**SOURCE EXTRACT**
I looked over the pump but there was no explanation. How on earth do I know?
So after another minute, it gave up on me and said 'printing receipt'. I waited
another minute and it said 'out of paper'. So I had to go into the shop and
queue for a couple of minutes, then wait whilst the assistant wrote a receipt
on a bit of paper. 10 minutes after entering the garage, I was ready to drive
off, at which point I noticed the sign above my lane....'Fast Lane', it read.
Hmmm....progress, I thought.
12 August 2000
It's actually getting quite tedious having to think up something pointless
to say each week. Such to the 'point' that, along with the forthcoming reorganisation
of parts of this site, these comments have now been relegated from the home
page to this remodelled History section, and have been renamed 'Today's Pointless
Comment' - which is even more pointless because they won't be updated every
day, just as often as I can be bothered. Car-related comments will appear
on the rants page in the articles section. I hope this statement has been
the most pointless yet. Update November 2003: Sorry but I'm bored with
my own pointless ramblings and am too busy to update this page so often. Subsequently
these comments are being nudged around the site yet again to this dark recess
in the rants section. I think they belong in here better though.

**SUPPLIED RECORDS**
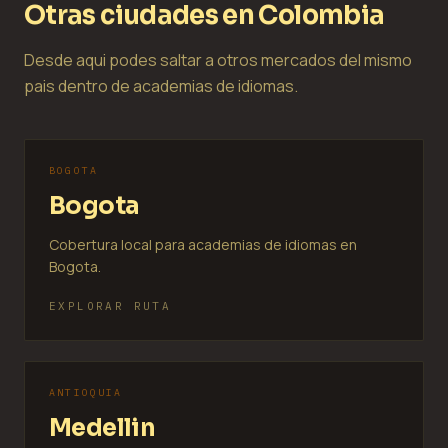
Otras ciudades en Colombia
Desde aqui podes saltar a otros mercados del mismo
pais dentro de academias de idiomas.
BOGOTA
Bogota
Cobertura local para academias de idiomas en
Bogota.
EXPLORAR RUTA
ANTIOQUIA
Medellin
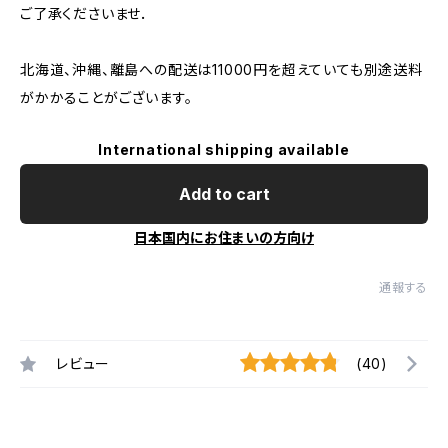
ご了承くださいませ．
北海道、沖縄、離島への配送は11000円を超えていても別途送料
がかかることがございます。
International shipping available
Add to cart
日本国内にお住まいの方向け
通報する
レビュー
(40)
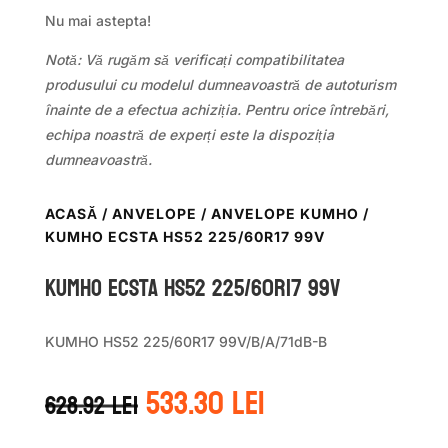
Nu mai astepta!
Notă: Vă rugăm să verificați compatibilitatea
produsului cu modelul dumneavoastră de autoturism
înainte de a efectua achiziția. Pentru orice întrebări,
echipa noastră de experți este la dispoziția
dumneavoastră.
ACASĂ
/
ANVELOPE
/
ANVELOPE KUMHO
/
KUMHO ECSTA HS52 225/60R17 99V
Kumho ECSTA HS52 225/60R17 99V
KUMHO HS52 225/60R17 99V/B/A/71dB-B
Prețul
Prețul
533.30
lei
628.92
lei
inițial
curent
a
este:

**AIM OF THE TASK**
Resume the passage of pointless web-site comments after its final sentence, keeping the same voice.

**WRITTEN REPLY**
2 September 2000
Unlike my usual cynical spiel, I just thought I'd put in a recommendation
for a film I just went to see, called Timecode. It's the one with the screen
split into 4, which may sound like a nightmare, but it soon becomes pretty
easy to follow. This film was faultless - the acting was superb, and most
of it was improvised, as the actors had a basic outline story to follow but
the rest was up to them to interpret, which led to nuances that would otherwise
have been omitted in a structured film. It was shot digitally in 4 continuous
takes, each lasting 93 minutes, and is unedited. Characters cross over from
one screen to another, and the sound mix draws you in to the key scenes. I
could go on forever, but you'll just have to see it for yourself. It can't
quite beat Being John Malkovich for this year's best film, but it certainly
scores a well-earned 9 out of 10 for its originality. As for Leslie Mann and
Saffron Burrows, well.......all the more reason to see it, I'll stop dribbling.
11 September 2000
Tomatoes in sandwiches.......for god's sake, whoever decided this was a good
idea? I don't dislike tomatoes per se, although I only really use them as
cooked ingredients, but when I eat a sandwich and there's slices of these
little blighters inside, it irritates me more than a small camel shuffling
its buttocks across my forehead. The thing is, they're not quite crunchy,
so you can't bite through them, they're not quite soft, and they're not heavy
enough for gravity to hold them naturally in place in the sandwich. So with
every bite, a whole ring of tomato drags itself into the wider world, pulling
half the other contents with it, forcing you to either furiously try and bite
through it at a pre-bread-departure stage, which is never going to happen,
or it hangs attractively from your mouth, just at the point where a conversation
has focused on you and everybody awaits your answer pretending they haven't
noticed it, or you have to use your hands continually to open the sandwich,
and extract or reinsert bits to avoid the former catastrophe. It just doesn't
work, this vegetable/fruit should be taken out of service and sent to work
on a kibbutz. Next week, aubergines.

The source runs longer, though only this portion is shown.